- **The problem**
Using the records beneath, say how many lines contain the word "blog", without comment.

Collected data
Content starts
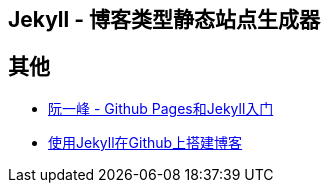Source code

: == Jekyll - 博客类型静态站点生成器


== 其他

* http://www.ruanyifeng.com/blog/2012/08/blogging_with_jekyll.html[阮一峰 - Github Pages和Jekyll入门]
* http://hzmook.github.io/2012/07/01/use-jekyll-build-blog-on-github.html[使用Jekyll在Github上搭建博客]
Content ends
- **Problem solution**
2